### Problem details:
Copy the records below word for word, keeping every line intact.
--- Start of Extracted data ---
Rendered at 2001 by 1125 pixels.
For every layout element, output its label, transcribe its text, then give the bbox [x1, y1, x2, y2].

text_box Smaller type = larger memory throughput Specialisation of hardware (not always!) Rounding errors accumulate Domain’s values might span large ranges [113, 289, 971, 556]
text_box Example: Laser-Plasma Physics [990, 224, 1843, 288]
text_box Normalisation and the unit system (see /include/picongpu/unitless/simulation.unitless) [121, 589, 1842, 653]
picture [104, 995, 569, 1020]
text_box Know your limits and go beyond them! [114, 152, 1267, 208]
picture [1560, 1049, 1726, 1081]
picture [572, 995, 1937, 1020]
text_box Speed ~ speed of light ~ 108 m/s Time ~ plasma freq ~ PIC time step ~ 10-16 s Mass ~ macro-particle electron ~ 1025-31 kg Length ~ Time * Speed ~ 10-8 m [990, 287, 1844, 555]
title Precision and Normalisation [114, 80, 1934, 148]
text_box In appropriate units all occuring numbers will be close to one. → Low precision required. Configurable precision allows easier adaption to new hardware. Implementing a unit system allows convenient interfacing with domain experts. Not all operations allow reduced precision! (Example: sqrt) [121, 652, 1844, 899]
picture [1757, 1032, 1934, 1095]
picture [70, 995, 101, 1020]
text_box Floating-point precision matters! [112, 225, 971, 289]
--- End of Extracted data ---
### Answer to the problem:
Rendered at 2001 by 1125 pixels.
For every layout element, output its label, transcribe its text, then give the bbox [x1, y1, x2, y2].

text_box Smaller type = larger memory throughput Specialisation of hardware (not always!) Rounding errors accumulate Domain’s values might span large ranges [113, 289, 971, 556]
text_box Example: Laser-Plasma Physics [990, 224, 1843, 288]
text_box Normalisation and the unit system (see /include/picongpu/unitless/simulation.unitless) [121, 589, 1842, 653]
picture [104, 995, 569, 1020]
text_box Know your limits and go beyond them! [114, 152, 1267, 208]
picture [1560, 1049, 1726, 1081]
picture [572, 995, 1937, 1020]
text_box Speed ~ speed of light ~ 108 m/s Time ~ plasma freq ~ PIC time step ~ 10-16 s Mass ~ macro-particle electron ~ 1025-31 kg Length ~ Time * Speed ~ 10-8 m [990, 287, 1844, 555]
title Precision and Normalisation [114, 80, 1934, 148]
text_box In appropriate units all occuring numbers will be close to one. → Low precision required. Configurable precision allows easier adaption to new hardware. Implementing a unit system allows convenient interfacing with domain experts. Not all operations allow reduced precision! (Example: sqrt) [121, 652, 1844, 899]
picture [1757, 1032, 1934, 1095]
picture [70, 995, 101, 1020]
text_box Floating-point precision matters! [112, 225, 971, 289]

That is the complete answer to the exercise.